Comprehensive Everglades Restoration Plan – WSP is providing the South Florida Water Management District with scientists, engineers and restoration specialists to protect the water supply and control flooding in the region by preventing saltwater intrusion, encouraging responsible agriculture and urban development, and preserving fish and wildlife habitat in the Everglades.
Lincoln Park Wetlands Restoration – A large tidal marsh was designed by WSP to fit into the natural landscape adjacent to Lincoln Park in Jersey City, which had become a landfill without a permit. Today the wetlands, streams and salt marshes, once blighted with debris, are now restored with 42 acres of tidal habitats, new inter-tidal channels, and public walking trails.
Wisconsin Point Dune Restoration – A three-mile-long natural sand spit along Lake Superior, part of one of the longest freshwater sandbars in the world and a popular recreation area, had become degraded by excessive heavy foot traffic and activity, destabilizing the shoreline. WSP provided environmental and resilient design services to restore and stabilize 48,000 square feet of sand dune habitat.
Future Generations
The work carried out today will leave a legacy for future generations, and Brunton believes that this initiative is one way to establish tangible positive impacts in our own generation.
“We have the understanding of the negative impacts of habitat degradation on climate change, food security, and biodiversity; and we also know the substantial benefits gained from uplifting degraded habitat to high functioning systems,” Brunton said. “What we have not done effectively is integrate these facts into the political and economic engines that are driving protection and restoration of habitat.

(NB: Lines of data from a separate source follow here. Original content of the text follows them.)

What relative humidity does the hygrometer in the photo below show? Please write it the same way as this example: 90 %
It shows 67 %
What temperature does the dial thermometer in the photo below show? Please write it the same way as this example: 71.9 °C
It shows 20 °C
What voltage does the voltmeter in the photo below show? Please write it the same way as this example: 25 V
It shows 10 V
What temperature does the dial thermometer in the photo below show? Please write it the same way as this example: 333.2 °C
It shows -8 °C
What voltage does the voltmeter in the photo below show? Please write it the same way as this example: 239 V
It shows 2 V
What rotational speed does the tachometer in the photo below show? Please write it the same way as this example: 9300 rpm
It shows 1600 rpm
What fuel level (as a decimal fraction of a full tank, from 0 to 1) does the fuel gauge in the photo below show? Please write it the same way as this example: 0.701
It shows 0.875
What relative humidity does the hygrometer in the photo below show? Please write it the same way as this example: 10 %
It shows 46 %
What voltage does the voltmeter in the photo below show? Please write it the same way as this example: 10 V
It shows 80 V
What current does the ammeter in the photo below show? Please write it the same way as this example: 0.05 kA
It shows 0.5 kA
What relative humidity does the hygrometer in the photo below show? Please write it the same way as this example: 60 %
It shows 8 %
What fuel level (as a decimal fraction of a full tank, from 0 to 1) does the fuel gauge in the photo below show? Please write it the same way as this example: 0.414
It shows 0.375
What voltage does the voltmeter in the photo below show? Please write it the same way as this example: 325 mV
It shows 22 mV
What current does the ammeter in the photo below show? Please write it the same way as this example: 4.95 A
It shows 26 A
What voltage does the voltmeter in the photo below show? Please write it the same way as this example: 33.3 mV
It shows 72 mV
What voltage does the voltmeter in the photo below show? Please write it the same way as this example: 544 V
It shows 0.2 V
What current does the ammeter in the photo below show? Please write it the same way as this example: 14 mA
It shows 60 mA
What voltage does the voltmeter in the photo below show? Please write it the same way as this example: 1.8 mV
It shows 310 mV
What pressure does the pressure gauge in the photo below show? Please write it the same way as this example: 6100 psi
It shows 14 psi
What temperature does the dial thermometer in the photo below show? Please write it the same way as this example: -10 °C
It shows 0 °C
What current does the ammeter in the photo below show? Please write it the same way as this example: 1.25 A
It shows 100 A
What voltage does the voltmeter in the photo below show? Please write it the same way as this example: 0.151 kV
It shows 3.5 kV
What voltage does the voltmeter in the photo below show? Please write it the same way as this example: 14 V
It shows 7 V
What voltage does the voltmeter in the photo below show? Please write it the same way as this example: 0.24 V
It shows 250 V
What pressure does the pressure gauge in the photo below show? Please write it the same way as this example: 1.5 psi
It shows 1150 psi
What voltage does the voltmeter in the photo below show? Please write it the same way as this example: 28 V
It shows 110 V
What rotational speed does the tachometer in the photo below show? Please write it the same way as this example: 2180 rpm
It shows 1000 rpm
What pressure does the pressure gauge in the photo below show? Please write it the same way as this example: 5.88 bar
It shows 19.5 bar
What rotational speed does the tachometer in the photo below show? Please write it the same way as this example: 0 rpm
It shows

This initiative aims to infuse a respect for habitat health into the global culture.”
She believes it is possible to map ways for development to progress in balance with the global health.
“We have not run out of time to repair the imprint we have left on the earth’s landscape,” Brunton said. “It will require slicing the problem from many angles – economic, political, cultural. The UN is the one entity infused globally whose network and influence can forge the change needed.”